Laws overturned elsewhere

Manifestation of prostitution has been a crime in Phoenix since at least 1975, according to city council records, and was expanded in the 1990s. There are similar “intent” laws across the country that give police wide discretion to target sex workers. One common crime is “loitering for the purpose of prostitution,” a law that multiple states have on the books.

Anne Gray Fischer, an assistant professor of history at the University of Texas-Dallas, has studied the laws and said they are vague on purpose.

Those laws are “designed to be very broad, so that police can maximize their intervention and power to remove people from the streets for how they look," she explained.

In some places, such as New York, the laws were passed so that police could more quickly raid an area with prostitution activity.

Elsewhere in the country, there have been efforts to repeal such laws.

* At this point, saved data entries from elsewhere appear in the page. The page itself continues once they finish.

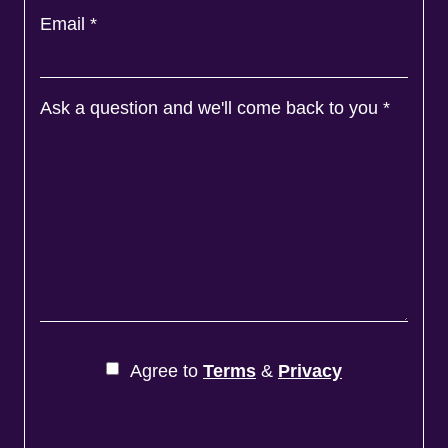
Email
*
Ask a question and we'll come back to you
*
Agree to
Terms
&
Privacy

In 2021, New York repealed its loitering law following a successful campaign by activists that highlighted how police used the ordinance to harass trans people. In 2022, California repealed a similar law. In Florida in 2013, a court struck down a city’s “loitering with intent to commit prostitution” law, finding it unconstitutional.

In Phoenix, though, citations for manifestation of the intent to commit prostitution are continuing to be issued, with little public scrutiny.

In January, after Navidad sentenced the young woman to 30 days in jail, the municipal court judge paused and asked about her next steps. “What are you going to do when you get out of jail?” he asked.

“Go to school or something. I want to do cosmetology school,” she answered.

“Do you have a plan on how you might be able to afford that? Or where you’re going to live?” the judge asked her.

After a moment, a note of irony in her voice, she said, “Nope. We’re going to have to go day by day and figure it out.”